Fewer Cons, Less Crime. (I know, I know, that's a nit, but goddamit it's an important nit!)
Crusader, grammar is only a nit to nitwits. Preserving the language is a noble and important calling. Besides, you saved me from being the first to note the error.
I think you're correct, joe. Revitalizing a community can do
wonders for that community's social structure, and it should follow
that crime would no longer be such an attractive option in that
environment.
I think welfare reform probably played a role as well, but to me
that plays well with your theory. Part of revitalizing a community
is breaking the dependency cycle, and New York City seems to have
done it nicely.
Now if they could just do something about rent controls I might be
interested in living there ;)
I don't think welfare reform had anything to do with it. This town has gentrified so much that Newark and West New York just soaked up that segment of crime. There is a point about revitalization. People in million dollar lofts avoid crime usually.
jf,
I think you're leaning a little too heavily on rational,
incentive-based explanations of criminal behavior, when
socio-cultural forces are more likely.
Criminals don't choose to become stick-up men instead of
accountants because of a rational choice, but because it's who they
want to be.
The cultural effects of welfare reform wouldn't have revealed
themselves quickly enough to explain the decline in crime during
2-4 years immediately following its passage.
Lamar,
Statistically, the theory that crime stayed at the same level but
migrated from some cities to other cities is unsupportable.
joe,
You bring up a good point (as you often do). Unfortunately, I think
in the process you dehumanize the criminals by basically saying
"they don't know any better" or "it's society that forces them to
be criminals."
Take a program such as midnight basketball. If you give kids an
attractive alternative to being out on the streets causing
mischief, are they likely to act as rational characters by taking
it? Or, are such programs doomed to failure because they just want
to be gangstas no matter what?
jf,
Don't kid yourself that the population you grew up among would make
substantially different choices than a similar cohort in the South
Bronx cirac 1989.
I don't think the kids taking advantage of midnight basketball are
being more rational than the ones who don't. Value-maximizing
rationality isn't the only measure here.
Now if they could just do something about rent controls I
might be interested in living there ;)
Unfortunately, rent control doesn't have as big an impact overall
as people think. (I read it here!) I think gentrification has a
much bigger impact on rents than rent control.

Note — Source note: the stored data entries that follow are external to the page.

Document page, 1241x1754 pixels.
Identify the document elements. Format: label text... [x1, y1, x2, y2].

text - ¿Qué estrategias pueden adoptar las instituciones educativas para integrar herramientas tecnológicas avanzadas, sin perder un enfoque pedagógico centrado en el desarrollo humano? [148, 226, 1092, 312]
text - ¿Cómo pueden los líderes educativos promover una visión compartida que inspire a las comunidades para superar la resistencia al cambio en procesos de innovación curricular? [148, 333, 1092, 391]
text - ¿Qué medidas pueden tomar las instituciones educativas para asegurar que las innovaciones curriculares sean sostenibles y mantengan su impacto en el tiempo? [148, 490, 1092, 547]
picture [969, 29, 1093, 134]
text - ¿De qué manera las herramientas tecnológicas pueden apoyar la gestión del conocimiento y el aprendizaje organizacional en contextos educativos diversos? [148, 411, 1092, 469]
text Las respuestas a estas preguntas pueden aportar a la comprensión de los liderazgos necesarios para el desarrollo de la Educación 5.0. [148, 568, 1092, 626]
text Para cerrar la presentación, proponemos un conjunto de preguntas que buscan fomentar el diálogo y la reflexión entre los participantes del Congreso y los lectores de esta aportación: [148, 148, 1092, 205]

I say that as someone who pays through the nose for a tiny studio;
but hey, that's me.
According to Freakonomics, the most significant cause for the dramatic drop in the crime rate during the 90's was Roe vs. Wade. Suddenly, a lot of poor women living in the projects were able to get abortions. Maybe there was a rate of abortions in New York during the 1980s?

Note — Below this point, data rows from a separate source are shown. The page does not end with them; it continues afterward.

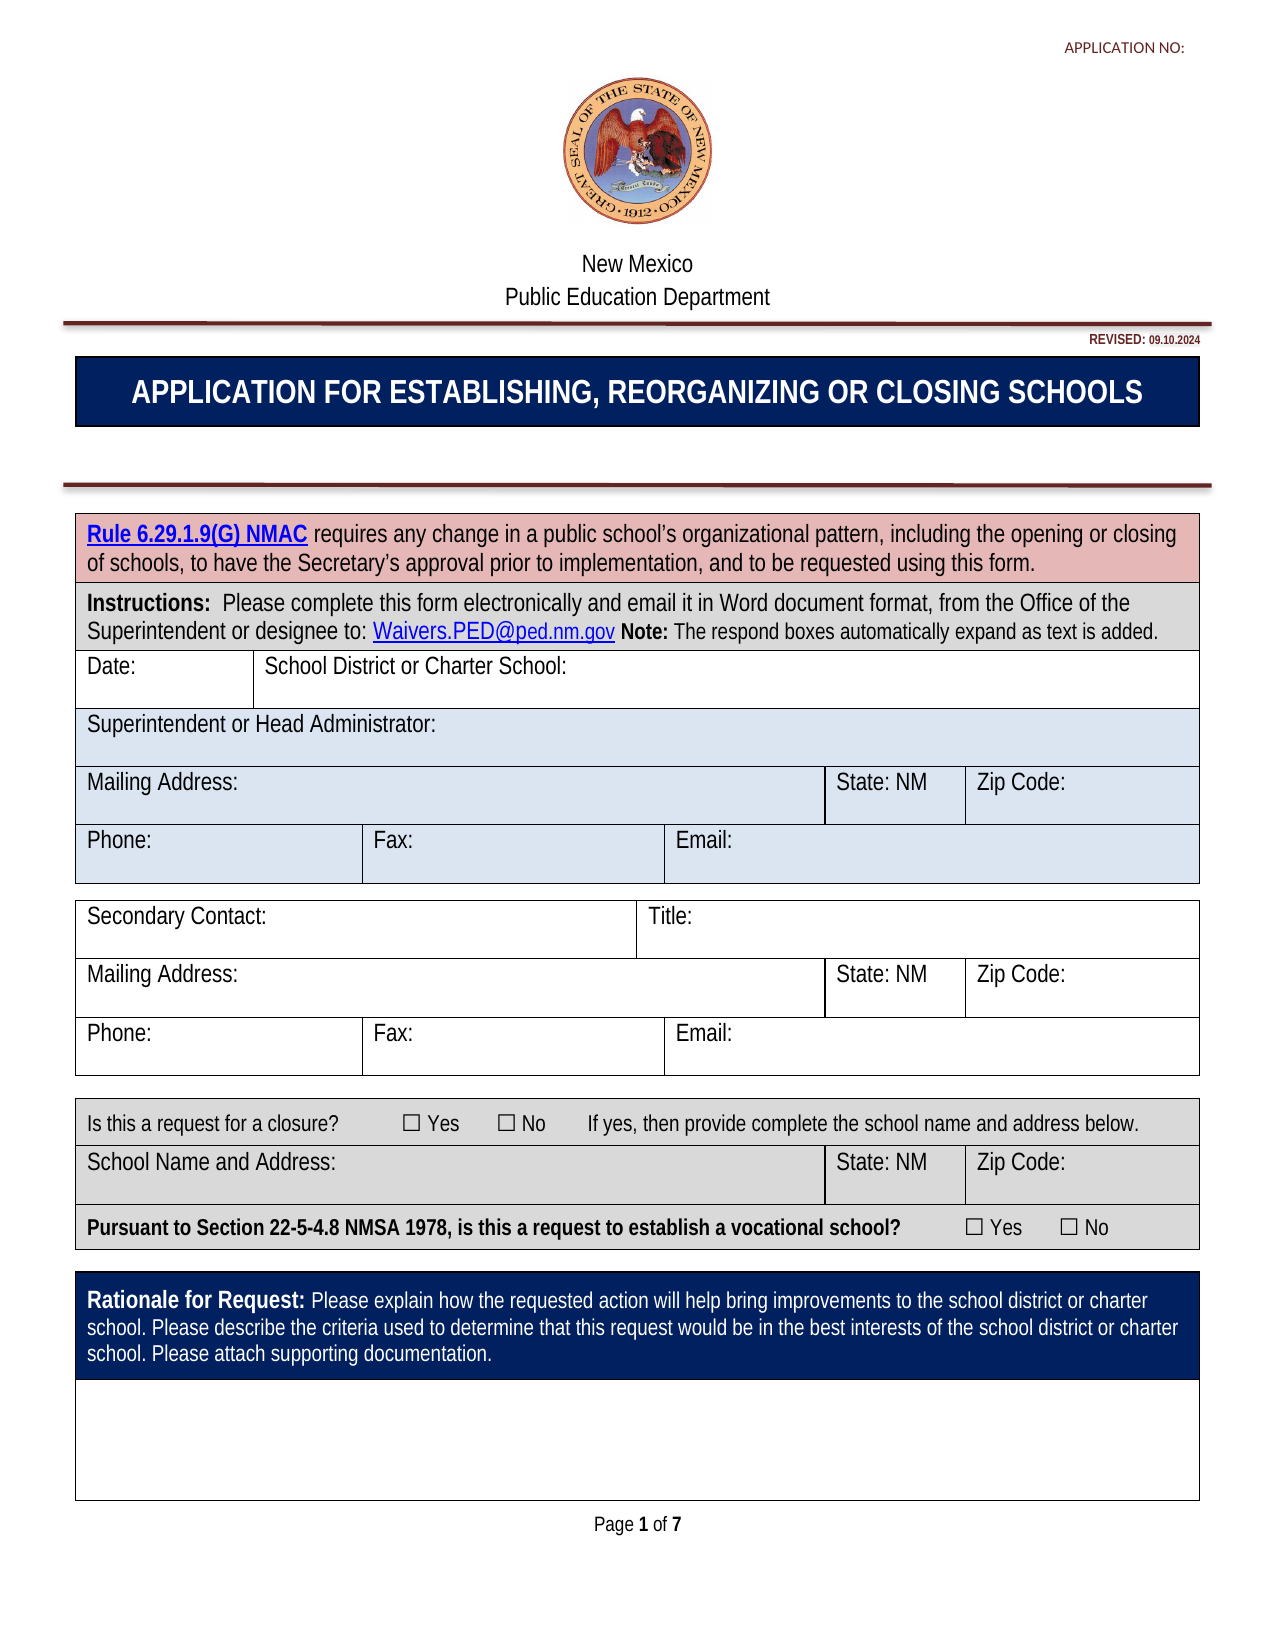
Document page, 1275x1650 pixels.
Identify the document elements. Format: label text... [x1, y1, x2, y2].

table_cell Mailing Address: [76, 767, 824, 824]
table_cell State: NM [826, 767, 965, 824]
table_cell Zip Code: [966, 959, 1199, 1017]
table_cell Zip Code: [966, 767, 1199, 824]
table_cell State: NM [826, 1146, 965, 1204]
table_cell Email: [665, 1018, 1199, 1075]
table_cell Fax: [363, 825, 664, 883]
table_cell Superintendent or Head Administrator: [76, 709, 1199, 766]
table_header Rationale for Request: Please explain how the requested action will help bring improvements to the school district or charter school. Please describe the criteria used to determine that this request would be in the best interests of the school district or charter school. Please attach supporting documentation. [76, 1273, 1199, 1379]
table_header Rule 6.29.1.9(G) NMAC requires any change in a public school’s organizational pattern, including the opening or closing of schools, to have the Secretary’s approval prior to implementation, and to be requested using this form. [76, 514, 1199, 582]
table_cell School District or Charter School: [254, 651, 1199, 708]
table_cell Zip Code: [966, 1146, 1199, 1204]
table_cell Instructions: Please complete this form electronically and email it in Word document format, from the Office of the Superintendent or designee to: Waivers.PED@ped.nm.gov Note: The respond boxes automatically expand as text is added. [76, 583, 1199, 650]
table_cell State: NM [826, 959, 965, 1017]
picture [561, 75, 714, 227]
table_header Is this a request for a closure? Yes No If yes, then provide complete the school name and address below. [76, 1099, 1199, 1145]
text Public Education Department [75, 282, 1200, 310]
table_cell Fax: [363, 1018, 664, 1075]
table_cell Phone: [76, 825, 362, 883]
table_cell Date: [76, 651, 253, 708]
text REVISED: 09.10.2024 [75, 333, 1200, 348]
table_header Secondary Contact: [76, 901, 636, 958]
table_cell [76, 1380, 1199, 1500]
table_cell Phone: [76, 1018, 362, 1075]
table_header Title: [637, 901, 1199, 958]
table_cell Mailing Address: [76, 959, 824, 1017]
table_cell Pursuant to Section 22-5-4.8 NMSA 1978, is this a request to establish a vocational school? Yes No [76, 1205, 1199, 1249]
table_cell School Name and Address: [76, 1146, 824, 1204]
table_header APPLICATION for establishing, REORGANIZING or closing schools [77, 358, 1198, 425]
table_cell Email: [665, 825, 1199, 883]
text New Mexico [75, 249, 1200, 277]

"The theory that crime stayed at the same level but migrated
from some cities to other cities is unsupportable"
Fair enough. I guess when entire neighborhoods are displaced, crime
just vanishes. Makes me wonder why we don't just bulldoze bad
neighborhoods.
Cause and effect are often confused by intelligent people. It is not always easy or obvious to distinguish between the two. In a chaotic system like human society it is especially difficult. Such is the case here.
Makes me wonder why we don't just bulldoze bad
neighborhoods.
We tried that already, remember? It
didn't work.
Lamar,
You are quite right, and you'd think such an observation would be
obvious and self-evident, but you have no idea how much trouble we
planners have to go through to convince the public that the "slum
clearance" strategy you descirbe doesn't work.